Passage to read:
________________

# What view do you hold of Maxwell Davies' Symphonies?



## kanishknishar (Aug 10, 2015)

Mr. Maxwell Davies passed away recently at the ripe old age of 81. A long life which bore numerous fruits - for he was prolific!

He wrote ten symphonies. Have you listened to them? Did you like them? Enjoy them? Love them? Can't live without them? Indifferent?

I myself have only heard his Fifth symphony. Very typically modernist. But I shall be hearing his gigantic First tomorrow. That should be fun.

Oh and if you want to try his symphonies: Have a go at it!

I hope you enjoy these works. If you don't perhaps try his Strathclyde Concertos?


----------



## Becca (Feb 5, 2015)

I have only heard his 10th and last and was quite impressed by it. I am also familiar with a couple of his Strathclyde Concertos, the 9th and 10th, but don't know them well enough to comment.

P.S. You really need to include an option for those who have only heard one or two of the symphonies.


----------



## kanishknishar (Aug 10, 2015)

Becca said:


> I have only heard his 10th and last and was quite impressed by it. I am also familiar with a couple of his Strathclyde Concertos, the 9th and 10th, but don't know them well enough to comment.
> 
> P.S. You really need to include an option for those who have only heard one or two of the symphonies.


I cannot edit the poll options.


----------



## Pugg (Aug 8, 2014)

I haven't heard his symphonies but I certainly will now! :tiphat:


----------



## gardibolt (May 22, 2015)

I know people tut tut movie soundtracks here, but Maxwell Davies' score for Ken Russell's THE DEVILS (1971) is a classic.


----------



## Art Rock (Nov 28, 2009)

I don't like throwing terms like "masterpiece" around willy nilly, so I went for the second option. I think his Strathclyde concertos are possibly his best set of works. Anyway, a composer worth exploring.


----------



## Guest (Mar 20, 2016)

I've heard most of them--the 3rd is my favorite. Very dense and contrapuntal--not an easy listen.


----------

________________

Provided material:
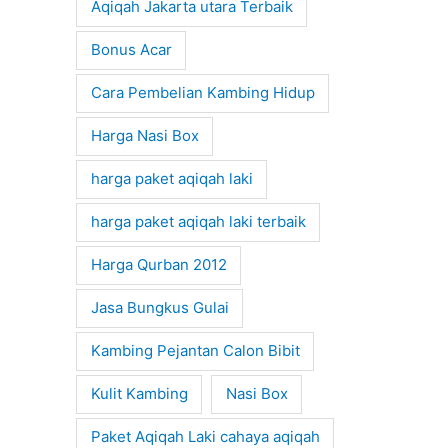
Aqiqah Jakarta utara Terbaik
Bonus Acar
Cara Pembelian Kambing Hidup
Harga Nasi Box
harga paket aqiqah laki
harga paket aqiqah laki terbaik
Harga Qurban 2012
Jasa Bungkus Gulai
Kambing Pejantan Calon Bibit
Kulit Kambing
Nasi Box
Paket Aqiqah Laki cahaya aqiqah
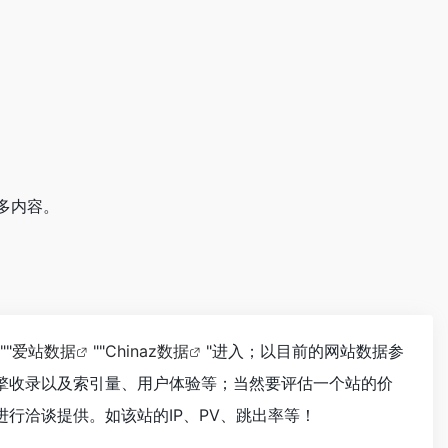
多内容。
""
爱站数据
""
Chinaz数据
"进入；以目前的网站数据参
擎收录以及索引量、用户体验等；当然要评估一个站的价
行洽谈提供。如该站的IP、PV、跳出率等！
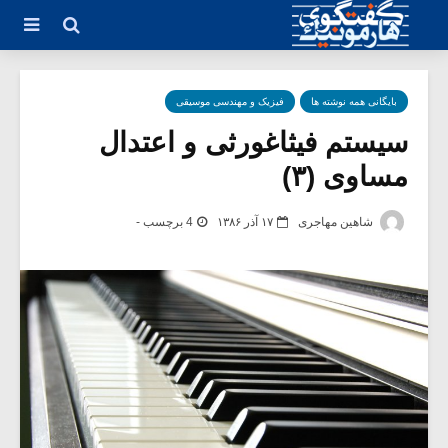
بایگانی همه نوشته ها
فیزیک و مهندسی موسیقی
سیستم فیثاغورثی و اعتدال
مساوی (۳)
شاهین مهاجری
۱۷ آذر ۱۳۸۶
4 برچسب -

________________

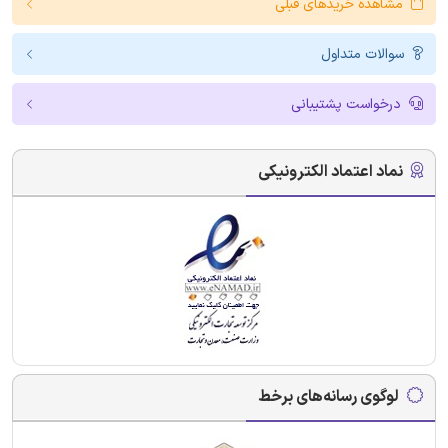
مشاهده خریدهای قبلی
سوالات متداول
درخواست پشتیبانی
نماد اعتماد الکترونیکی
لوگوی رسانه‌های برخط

________________

Assigned task:
List every one of Maxwell Davies' symphonies that the Maxwell Davies thread names by its number. Draw only on the Maxwell Davies thread.

Your response:
First, Third, Fifth, Tenth